*Given information*.
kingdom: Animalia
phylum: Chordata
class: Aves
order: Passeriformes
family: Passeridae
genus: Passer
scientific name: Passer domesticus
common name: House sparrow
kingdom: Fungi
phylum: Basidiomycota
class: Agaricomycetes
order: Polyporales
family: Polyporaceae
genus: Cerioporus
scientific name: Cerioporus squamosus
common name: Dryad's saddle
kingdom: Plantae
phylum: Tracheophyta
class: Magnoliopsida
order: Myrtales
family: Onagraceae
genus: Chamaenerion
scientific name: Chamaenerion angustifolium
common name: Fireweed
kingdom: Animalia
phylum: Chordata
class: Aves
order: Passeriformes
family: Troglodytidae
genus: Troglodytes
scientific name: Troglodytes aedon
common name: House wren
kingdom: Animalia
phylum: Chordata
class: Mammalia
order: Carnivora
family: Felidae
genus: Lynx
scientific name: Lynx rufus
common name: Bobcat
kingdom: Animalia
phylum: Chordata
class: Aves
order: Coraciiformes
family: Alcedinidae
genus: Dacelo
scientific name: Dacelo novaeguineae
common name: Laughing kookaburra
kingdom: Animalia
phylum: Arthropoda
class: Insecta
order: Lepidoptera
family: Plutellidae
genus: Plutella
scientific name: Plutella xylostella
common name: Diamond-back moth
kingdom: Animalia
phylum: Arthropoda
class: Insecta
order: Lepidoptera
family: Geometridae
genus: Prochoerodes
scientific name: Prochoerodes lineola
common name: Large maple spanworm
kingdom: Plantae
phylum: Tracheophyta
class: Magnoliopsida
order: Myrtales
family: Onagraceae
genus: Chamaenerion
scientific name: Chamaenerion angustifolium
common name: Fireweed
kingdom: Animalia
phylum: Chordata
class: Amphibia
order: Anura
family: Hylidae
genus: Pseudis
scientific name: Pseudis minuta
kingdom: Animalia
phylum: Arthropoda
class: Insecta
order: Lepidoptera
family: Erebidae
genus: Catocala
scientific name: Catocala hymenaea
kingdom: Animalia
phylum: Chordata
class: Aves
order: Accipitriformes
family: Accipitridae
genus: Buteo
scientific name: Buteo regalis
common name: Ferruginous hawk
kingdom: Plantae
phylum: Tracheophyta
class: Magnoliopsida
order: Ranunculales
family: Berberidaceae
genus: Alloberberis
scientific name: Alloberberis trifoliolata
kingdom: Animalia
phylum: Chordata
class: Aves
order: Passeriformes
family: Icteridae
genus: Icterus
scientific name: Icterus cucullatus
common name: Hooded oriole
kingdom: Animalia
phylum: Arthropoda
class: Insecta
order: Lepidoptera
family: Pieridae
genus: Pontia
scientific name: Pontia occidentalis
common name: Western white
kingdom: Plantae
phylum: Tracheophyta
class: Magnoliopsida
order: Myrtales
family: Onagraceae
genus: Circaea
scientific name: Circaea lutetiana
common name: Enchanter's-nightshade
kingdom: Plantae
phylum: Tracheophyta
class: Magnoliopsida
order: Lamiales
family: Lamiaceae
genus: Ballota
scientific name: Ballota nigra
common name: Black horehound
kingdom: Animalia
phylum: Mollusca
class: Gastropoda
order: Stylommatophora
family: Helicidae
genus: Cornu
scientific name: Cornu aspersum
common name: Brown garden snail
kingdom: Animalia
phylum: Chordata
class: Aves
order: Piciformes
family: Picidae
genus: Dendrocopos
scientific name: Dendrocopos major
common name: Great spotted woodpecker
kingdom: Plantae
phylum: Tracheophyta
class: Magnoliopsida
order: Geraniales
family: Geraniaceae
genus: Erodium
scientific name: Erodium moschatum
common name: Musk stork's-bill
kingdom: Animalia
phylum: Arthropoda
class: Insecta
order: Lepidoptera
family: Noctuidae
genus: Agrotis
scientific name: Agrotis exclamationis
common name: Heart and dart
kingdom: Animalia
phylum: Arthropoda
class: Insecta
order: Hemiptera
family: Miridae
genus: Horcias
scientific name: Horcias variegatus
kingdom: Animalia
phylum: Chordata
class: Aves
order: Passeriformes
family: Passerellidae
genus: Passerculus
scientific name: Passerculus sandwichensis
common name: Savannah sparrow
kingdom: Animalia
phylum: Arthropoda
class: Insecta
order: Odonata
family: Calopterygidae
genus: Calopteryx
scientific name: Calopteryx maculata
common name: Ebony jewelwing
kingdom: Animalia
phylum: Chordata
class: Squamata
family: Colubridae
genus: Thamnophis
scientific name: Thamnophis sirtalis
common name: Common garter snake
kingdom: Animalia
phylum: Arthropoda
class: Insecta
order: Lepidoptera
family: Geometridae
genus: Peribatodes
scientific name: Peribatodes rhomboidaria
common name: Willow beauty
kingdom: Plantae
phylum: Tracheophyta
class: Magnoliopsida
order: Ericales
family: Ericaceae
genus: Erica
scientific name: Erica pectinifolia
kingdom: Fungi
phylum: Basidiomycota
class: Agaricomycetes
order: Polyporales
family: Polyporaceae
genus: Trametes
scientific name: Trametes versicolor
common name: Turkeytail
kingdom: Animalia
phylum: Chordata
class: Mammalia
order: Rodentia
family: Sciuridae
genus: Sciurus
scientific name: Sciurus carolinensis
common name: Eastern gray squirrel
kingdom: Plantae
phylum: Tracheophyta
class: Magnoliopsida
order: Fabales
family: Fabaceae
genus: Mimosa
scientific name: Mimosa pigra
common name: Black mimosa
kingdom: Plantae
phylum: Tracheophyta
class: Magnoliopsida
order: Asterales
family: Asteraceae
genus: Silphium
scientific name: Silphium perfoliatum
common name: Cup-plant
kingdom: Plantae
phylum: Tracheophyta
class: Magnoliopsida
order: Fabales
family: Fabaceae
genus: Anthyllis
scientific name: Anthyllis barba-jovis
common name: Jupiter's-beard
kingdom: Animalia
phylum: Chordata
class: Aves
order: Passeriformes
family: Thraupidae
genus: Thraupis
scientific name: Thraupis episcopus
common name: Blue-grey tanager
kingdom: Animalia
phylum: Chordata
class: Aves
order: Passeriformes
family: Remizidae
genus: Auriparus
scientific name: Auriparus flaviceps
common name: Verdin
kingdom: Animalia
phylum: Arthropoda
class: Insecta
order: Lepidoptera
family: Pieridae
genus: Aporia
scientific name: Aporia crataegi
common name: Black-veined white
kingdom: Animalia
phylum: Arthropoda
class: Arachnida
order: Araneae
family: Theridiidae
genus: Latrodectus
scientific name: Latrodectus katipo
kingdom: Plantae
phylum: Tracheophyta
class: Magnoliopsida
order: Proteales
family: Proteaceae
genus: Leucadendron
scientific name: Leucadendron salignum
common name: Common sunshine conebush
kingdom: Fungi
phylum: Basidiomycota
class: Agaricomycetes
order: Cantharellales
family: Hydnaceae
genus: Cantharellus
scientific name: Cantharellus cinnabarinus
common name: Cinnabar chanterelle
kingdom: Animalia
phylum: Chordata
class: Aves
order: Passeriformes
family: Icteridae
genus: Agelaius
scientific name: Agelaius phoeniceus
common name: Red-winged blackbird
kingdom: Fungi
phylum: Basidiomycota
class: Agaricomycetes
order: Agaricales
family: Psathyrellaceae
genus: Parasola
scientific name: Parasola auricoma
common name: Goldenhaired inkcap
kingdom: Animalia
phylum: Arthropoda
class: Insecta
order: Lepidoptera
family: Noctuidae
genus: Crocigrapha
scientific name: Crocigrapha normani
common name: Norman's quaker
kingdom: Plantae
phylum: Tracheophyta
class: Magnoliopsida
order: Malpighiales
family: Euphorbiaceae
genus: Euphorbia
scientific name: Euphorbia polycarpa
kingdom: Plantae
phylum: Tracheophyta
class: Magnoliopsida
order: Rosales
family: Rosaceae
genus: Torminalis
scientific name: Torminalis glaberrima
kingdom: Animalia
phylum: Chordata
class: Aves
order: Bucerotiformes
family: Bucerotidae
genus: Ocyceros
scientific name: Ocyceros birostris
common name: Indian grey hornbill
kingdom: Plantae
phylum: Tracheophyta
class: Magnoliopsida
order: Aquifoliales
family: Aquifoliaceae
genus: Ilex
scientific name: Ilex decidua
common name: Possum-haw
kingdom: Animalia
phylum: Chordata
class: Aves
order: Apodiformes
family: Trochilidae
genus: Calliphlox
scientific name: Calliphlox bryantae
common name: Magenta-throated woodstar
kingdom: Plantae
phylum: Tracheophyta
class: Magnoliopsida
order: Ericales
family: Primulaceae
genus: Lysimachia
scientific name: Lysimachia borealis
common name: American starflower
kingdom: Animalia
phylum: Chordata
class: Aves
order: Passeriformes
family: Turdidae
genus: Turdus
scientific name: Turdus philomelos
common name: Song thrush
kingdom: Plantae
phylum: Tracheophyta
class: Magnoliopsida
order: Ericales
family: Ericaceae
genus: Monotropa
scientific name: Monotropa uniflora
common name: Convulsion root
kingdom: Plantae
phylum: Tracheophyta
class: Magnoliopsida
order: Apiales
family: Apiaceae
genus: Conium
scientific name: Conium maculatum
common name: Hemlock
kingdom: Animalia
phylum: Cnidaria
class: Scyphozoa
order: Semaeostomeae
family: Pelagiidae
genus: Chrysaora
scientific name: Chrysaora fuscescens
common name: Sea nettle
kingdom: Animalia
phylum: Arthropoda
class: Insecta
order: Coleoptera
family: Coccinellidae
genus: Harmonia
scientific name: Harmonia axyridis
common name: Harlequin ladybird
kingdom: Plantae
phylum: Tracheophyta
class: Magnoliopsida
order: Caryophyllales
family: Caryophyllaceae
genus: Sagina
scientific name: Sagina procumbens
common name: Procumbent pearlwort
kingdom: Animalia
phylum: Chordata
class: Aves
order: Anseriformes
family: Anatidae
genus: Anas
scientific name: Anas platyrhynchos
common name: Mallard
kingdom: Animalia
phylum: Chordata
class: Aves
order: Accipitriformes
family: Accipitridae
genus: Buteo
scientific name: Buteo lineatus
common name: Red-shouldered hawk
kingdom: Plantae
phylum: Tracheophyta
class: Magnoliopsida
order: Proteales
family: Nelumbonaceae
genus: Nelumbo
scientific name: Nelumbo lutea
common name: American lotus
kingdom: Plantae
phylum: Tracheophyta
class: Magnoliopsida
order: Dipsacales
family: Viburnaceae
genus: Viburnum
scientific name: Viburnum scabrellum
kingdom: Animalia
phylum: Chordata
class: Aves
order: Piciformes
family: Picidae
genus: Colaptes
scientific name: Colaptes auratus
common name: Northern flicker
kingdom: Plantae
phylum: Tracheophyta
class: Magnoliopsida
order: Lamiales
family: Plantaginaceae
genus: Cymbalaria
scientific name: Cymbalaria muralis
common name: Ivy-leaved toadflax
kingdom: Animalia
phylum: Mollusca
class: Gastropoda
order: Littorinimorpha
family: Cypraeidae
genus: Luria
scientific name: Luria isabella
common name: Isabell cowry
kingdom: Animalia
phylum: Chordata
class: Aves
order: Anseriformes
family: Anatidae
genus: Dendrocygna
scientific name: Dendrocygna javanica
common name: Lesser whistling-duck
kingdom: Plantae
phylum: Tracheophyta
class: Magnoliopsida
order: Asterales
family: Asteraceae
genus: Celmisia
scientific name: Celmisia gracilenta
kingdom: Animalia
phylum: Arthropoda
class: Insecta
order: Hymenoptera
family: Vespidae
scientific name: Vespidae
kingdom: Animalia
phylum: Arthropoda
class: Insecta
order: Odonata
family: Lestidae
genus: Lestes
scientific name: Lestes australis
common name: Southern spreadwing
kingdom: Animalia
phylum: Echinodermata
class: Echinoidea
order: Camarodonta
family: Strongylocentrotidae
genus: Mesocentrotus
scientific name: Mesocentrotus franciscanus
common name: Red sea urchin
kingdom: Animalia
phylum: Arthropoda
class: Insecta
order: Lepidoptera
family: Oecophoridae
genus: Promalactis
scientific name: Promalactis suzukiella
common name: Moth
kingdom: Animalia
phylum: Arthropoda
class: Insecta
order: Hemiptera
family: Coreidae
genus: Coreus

*Task brief*.
Rewrite everything from the start of the items down to the line that contains "order: Coraciiformes", including that line, with "common name" changed to "vernacular name" and nothing else altered.

*Task answer*.
kingdom: Animalia
phylum: Chordata
class: Aves
order: Passeriformes
family: Passeridae
genus: Passer
scientific name: Passer domesticus
vernacular name: House sparrow
kingdom: Fungi
phylum: Basidiomycota
class: Agaricomycetes
order: Polyporales
family: Polyporaceae
genus: Cerioporus
scientific name: Cerioporus squamosus
vernacular name: Dryad's saddle
kingdom: Plantae
phylum: Tracheophyta
class: Magnoliopsida
order: Myrtales
family: Onagraceae
genus: Chamaenerion
scientific name: Chamaenerion angustifolium
vernacular name: Fireweed
kingdom: Animalia
phylum: Chordata
class: Aves
order: Passeriformes
family: Troglodytidae
genus: Troglodytes
scientific name: Troglodytes aedon
vernacular name: House wren
kingdom: Animalia
phylum: Chordata
class: Mammalia
order: Carnivora
family: Felidae
genus: Lynx
scientific name: Lynx rufus
vernacular name: Bobcat
kingdom: Animalia
phylum: Chordata
class: Aves
order: Coraciiformes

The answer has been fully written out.